Stored data entries:
----

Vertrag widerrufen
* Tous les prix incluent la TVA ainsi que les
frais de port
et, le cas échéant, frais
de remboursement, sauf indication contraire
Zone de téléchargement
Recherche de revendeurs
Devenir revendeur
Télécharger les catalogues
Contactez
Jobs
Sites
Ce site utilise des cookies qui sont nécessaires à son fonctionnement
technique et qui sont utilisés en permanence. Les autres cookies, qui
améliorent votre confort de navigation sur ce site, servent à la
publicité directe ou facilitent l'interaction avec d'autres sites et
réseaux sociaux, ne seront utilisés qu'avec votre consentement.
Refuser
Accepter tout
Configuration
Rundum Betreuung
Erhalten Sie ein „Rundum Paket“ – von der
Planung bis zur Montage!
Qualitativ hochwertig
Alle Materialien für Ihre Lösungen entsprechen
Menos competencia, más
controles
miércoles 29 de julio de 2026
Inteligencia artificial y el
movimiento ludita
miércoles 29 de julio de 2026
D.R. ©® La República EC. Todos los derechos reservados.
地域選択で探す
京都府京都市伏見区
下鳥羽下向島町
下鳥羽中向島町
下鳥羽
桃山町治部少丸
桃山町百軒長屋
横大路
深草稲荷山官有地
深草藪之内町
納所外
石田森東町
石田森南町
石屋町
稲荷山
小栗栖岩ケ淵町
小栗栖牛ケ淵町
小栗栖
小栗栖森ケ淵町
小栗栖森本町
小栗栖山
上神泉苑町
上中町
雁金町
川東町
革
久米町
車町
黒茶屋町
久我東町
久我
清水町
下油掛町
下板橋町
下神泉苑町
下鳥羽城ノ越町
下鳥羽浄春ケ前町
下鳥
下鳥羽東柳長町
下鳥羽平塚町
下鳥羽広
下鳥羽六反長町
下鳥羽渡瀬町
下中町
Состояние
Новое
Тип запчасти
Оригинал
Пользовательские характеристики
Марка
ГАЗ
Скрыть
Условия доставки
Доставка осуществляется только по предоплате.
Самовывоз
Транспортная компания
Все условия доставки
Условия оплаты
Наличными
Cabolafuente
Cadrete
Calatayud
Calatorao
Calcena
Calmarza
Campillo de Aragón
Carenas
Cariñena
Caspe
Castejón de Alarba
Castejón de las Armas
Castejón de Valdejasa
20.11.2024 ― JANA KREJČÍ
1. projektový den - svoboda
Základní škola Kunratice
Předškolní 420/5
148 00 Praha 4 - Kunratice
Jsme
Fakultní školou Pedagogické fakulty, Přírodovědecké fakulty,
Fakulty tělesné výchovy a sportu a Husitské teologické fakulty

----

→ Problem to solve
Please write out every line of the material above verbatim, changing nothing.

→ Your response
Vertrag widerrufen
* Tous les prix incluent la TVA ainsi que les
frais de port
et, le cas échéant, frais
de remboursement, sauf indication contraire
Zone de téléchargement
Recherche de revendeurs
Devenir revendeur
Télécharger les catalogues
Contactez
Jobs
Sites
Ce site utilise des cookies qui sont nécessaires à son fonctionnement
technique et qui sont utilisés en permanence. Les autres cookies, qui
améliorent votre confort de navigation sur ce site, servent à la
publicité directe ou facilitent l'interaction avec d'autres sites et
réseaux sociaux, ne seront utilisés qu'avec votre consentement.
Refuser
Accepter tout
Configuration
Rundum Betreuung
Erhalten Sie ein „Rundum Paket“ – von der
Planung bis zur Montage!
Qualitativ hochwertig
Alle Materialien für Ihre Lösungen entsprechen
Menos competencia, más
controles
miércoles 29 de julio de 2026
Inteligencia artificial y el
movimiento ludita
miércoles 29 de julio de 2026
D.R. ©® La República EC. Todos los derechos reservados.
地域選択で探す
京都府京都市伏見区
下鳥羽下向島町
下鳥羽中向島町
下鳥羽
桃山町治部少丸
桃山町百軒長屋
横大路
深草稲荷山官有地
深草藪之内町
納所外
石田森東町
石田森南町
石屋町
稲荷山
小栗栖岩ケ淵町
小栗栖牛ケ淵町
小栗栖
小栗栖森ケ淵町
小栗栖森本町
小栗栖山
上神泉苑町
上中町
雁金町
川東町
革
久米町
車町
黒茶屋町
久我東町
久我
清水町
下油掛町
下板橋町
下神泉苑町
下鳥羽城ノ越町
下鳥羽浄春ケ前町
下鳥
下鳥羽東柳長町
下鳥羽平塚町
下鳥羽広
下鳥羽六反長町
下鳥羽渡瀬町
下中町
Состояние
Новое
Тип запчасти
Оригинал
Пользовательские характеристики
Марка
ГАЗ
Скрыть
Условия доставки
Доставка осуществляется только по предоплате.
Самовывоз
Транспортная компания
Все условия доставки
Условия оплаты
Наличными
Cabolafuente
Cadrete
Calatayud
Calatorao
Calcena
Calmarza
Campillo de Aragón
Carenas
Cariñena
Caspe
Castejón de Alarba
Castejón de las Armas
Castejón de Valdejasa
20.11.2024 ― JANA KREJČÍ
1. projektový den - svoboda
Základní škola Kunratice
Předškolní 420/5
148 00 Praha 4 - Kunratice
Jsme
Fakultní školou Pedagogické fakulty, Přírodovědecké fakulty,
Fakulty tělesné výchovy a sportu a Husitské teologické fakulty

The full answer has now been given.